Blackport noted one of the township’s concerns, if Nestle does in fact apply for a long-term permit, is to ensure there will not be interference with the township’s source of clean and safe drinking water and the ability to take its permitted volume of water.
He also stated the potential for contaminating the regional water supply aquifer system must be addressed.
“With the lateral extent of the aquitard largely unknown, combined with future changes in vertical hydraulic gradients resulting from long-term pumping and future changes in weather conditions (i.e. droughts), the township is concerned that water quality in the regional aquifer system could become impaired over time,” said Blackport.
“Chemical and microbiological testing should be conducted as part of the pumping test and this issue must be properly assessed prior to any decision with respect to a potential issuance of the long-term (permit).”

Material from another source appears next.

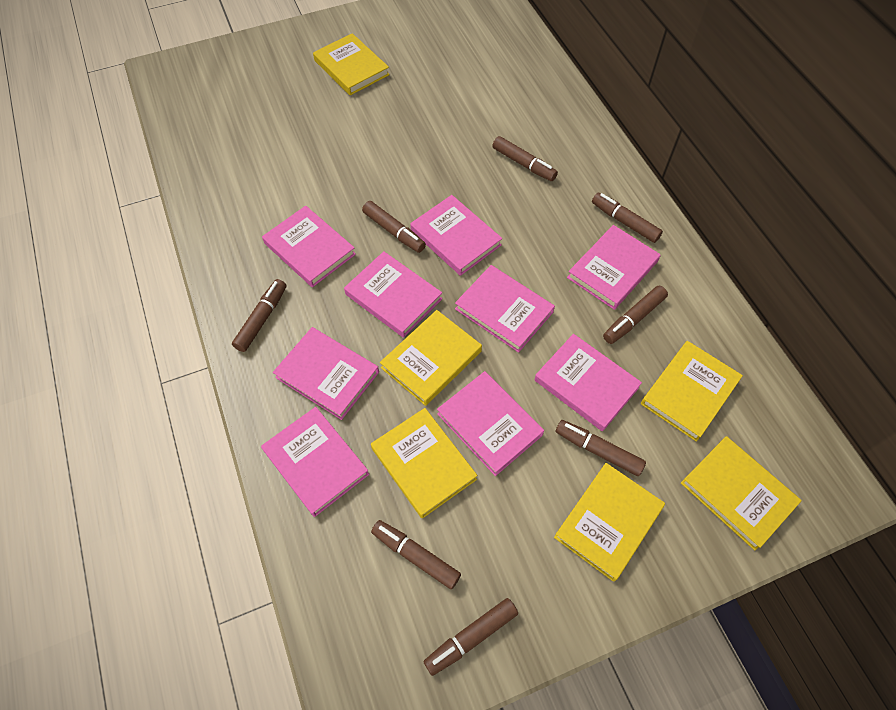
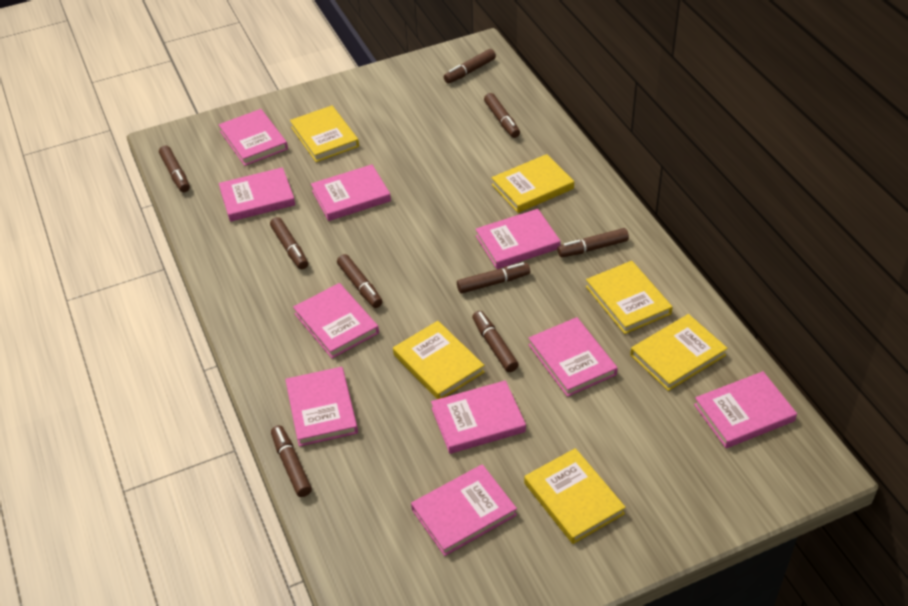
brown marker: 8 -> 9
pink book: 9 -> 10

He noted the MOECC is requesting Nestle consider the possibility of increasing stress on the aquifer (i.e. increasing municipal pumping rates) during testing in order to attempt to simulate water taking under future growth scenarios.
“In our opinion, this is unlikely to be useful as a representation of future conditions; future operating conditions are likely to be substantially different, as additional wells will be in place to accommodate future growth in the municipality,” Blackport stated.
Future use simulations
He added a pumping test cannot accurately simulate future pumping at the municipal water system, and it will be difficult to predict the location of future impacts to private well owners.
Blackport recommended the following:
– Nestle should confirm the proposed monitoring program for the pump test will be sufficiently detailed to confirm validity of interpreted geological conditions in the vicinity of the Middlebrook well;
– Nestle should conduct chemical and microbiological testing in conjunction with the pumping test and use this information to assess the potential for water quality impacts on the municipal wells and aquifer, associated with any potential long-term water taking;
– prior to approval of the temporary permit for the pumping test, Nestle should be required to work with the township and MOECC to determine the feasibility of pumping the municipal wells under a specified set of operating conditions so the municipal supply wells can be operated in a manner that aid in the assessment of potential impacts under future operating conditions.
Blackport also suggested the township should be given the opportunity to assess the operational issues posed by the simulation of these conditions and confirm they are operationally feasible.
The full text of the township’s comments can be found at www.centrewellington.ca.